"Yes," chimed in Tom, "they couldn't cheat us out of it."
"The quickest route to the coast for us," added Bert, "and then the rest of the way by boat. I'm wild to set my feet once more beneath the Stars and Stripes."
CHAPTER VIII
THE GREAT CANAL
On a glorious afternoon, a few days later, the boys sat on the upper deck of the liner, as it drew near the city of Colon, on the Atlantic side of the Isthmus of Panama. With the quick rebound of youth, they had wholly recovered from the strain of the preceding days, and were looking forward with the keenest zest, to the opening of the great canal, now only two weeks distant. They gazed with interest at the Toro lighthouse, as the steamer left the gleaming waters of the Caribbean Sea, and threaded its way up the Bay of Limon to Cristobal, the port of Colon.
"And to think," Dick was saying, "that it's four hundred years almost to a day, since the isthmus was discovered, and in all that time they never cut it through. To cover that distance of forty-nine miles from the Atlantic to the Pacific, ships have sailed ten thousand, five hundred miles. It almost seems like a reflection on the intelligence of the world, doesn't it?"
"It surely does," asserted Bert, "and yet it wasn't altogether a matter of intelligence, but of ways and means. In every century since then, lots of people have seen the advantages of a canal, but they've been staggered, when they came to count the cost. It's easy enough to talk of cutting through mountains and building giant dams and changing the course of rivers. But it's a long jump from theory to performance, and they've all wilted until your Uncle Samuel took up the job. Even France, the most scientific nation in Europe, gave it up after she'd spent two hundred million dollars."
"It's a big feather in our cap," said Tom—"the very biggest thing that has happened in the way of engineering, since this old earth began. It's the eighth wonder of the world. The building of the pyramids was child's play, compared to the problems our people have had to meet. But we've met them—health problems, labor problems, political problems, mechanical problems—met and solved them all. The American Eagle has certainly got a right to scream."

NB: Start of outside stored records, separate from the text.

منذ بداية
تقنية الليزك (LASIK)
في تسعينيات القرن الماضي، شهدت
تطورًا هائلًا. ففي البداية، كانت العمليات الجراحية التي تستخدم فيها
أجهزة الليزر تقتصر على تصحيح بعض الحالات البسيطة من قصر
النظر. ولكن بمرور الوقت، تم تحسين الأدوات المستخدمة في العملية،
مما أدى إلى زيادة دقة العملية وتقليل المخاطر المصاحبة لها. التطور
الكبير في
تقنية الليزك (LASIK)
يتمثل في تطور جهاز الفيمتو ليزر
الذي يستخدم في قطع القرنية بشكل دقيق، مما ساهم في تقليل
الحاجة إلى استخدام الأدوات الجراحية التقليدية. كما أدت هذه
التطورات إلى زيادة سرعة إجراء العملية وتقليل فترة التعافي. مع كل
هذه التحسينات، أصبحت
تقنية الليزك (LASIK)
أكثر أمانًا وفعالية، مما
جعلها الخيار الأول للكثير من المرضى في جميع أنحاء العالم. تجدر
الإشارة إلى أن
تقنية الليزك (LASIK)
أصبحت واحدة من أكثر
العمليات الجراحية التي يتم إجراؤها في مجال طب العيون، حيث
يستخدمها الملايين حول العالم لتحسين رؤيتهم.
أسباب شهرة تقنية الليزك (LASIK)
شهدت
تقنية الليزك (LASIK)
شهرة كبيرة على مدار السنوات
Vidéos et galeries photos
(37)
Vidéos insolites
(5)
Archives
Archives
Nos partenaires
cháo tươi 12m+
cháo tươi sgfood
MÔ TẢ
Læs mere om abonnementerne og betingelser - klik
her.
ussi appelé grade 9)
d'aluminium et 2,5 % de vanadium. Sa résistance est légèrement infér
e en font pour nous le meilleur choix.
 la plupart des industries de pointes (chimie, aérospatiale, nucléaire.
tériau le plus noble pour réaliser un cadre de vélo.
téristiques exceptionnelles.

And their enthusiasm for the American Eagle grew with every hour that passed, after they drew up to the docks and went ashore. Everywhere there were evidences of thrift and progress and law and order, to be seen nowhere else in Central or South America. After the slovenly towns and cities of Mexico, it was refreshing to note the contrast. For five miles on either side of the canal—the Canal Zone—it was United States Territory. From being the abode of fever and pestilence, it had been transformed into one of the healthiest places in the world. Mosquitoes had been exterminated and the dreaded scourge of "Yellow Jack" wiped out completely. It was a cosmopolitan district, where all the nations of the world met together and all classes were to be found, from the highest to the lowest. But over this mixed and often turbulent population, the civil and military arms of the United States, ruled with such strength and wisdom, as to make it a model for the world's imitation. The city was bright, clean, animated, abounding in amusements and diversions; but lawlessness and disorder were unsparingly repressed. The boys were delighted at the novelty of what they saw and heard, and it was late when they went to their rooms, with an eager anticipation of all that awaited them on their trip across the isthmus.
For this trip from end to end of the canal was one of the most cherished features of their general plan. They wanted to study it at their leisure—the dams, the locks, the gates, the lakes, the feeders, the spillways, the attractions—the thousand and one things that made it the marvel of the twentieth century. And they vowed to themselves that what their eyes did not take in would not be worth seeing.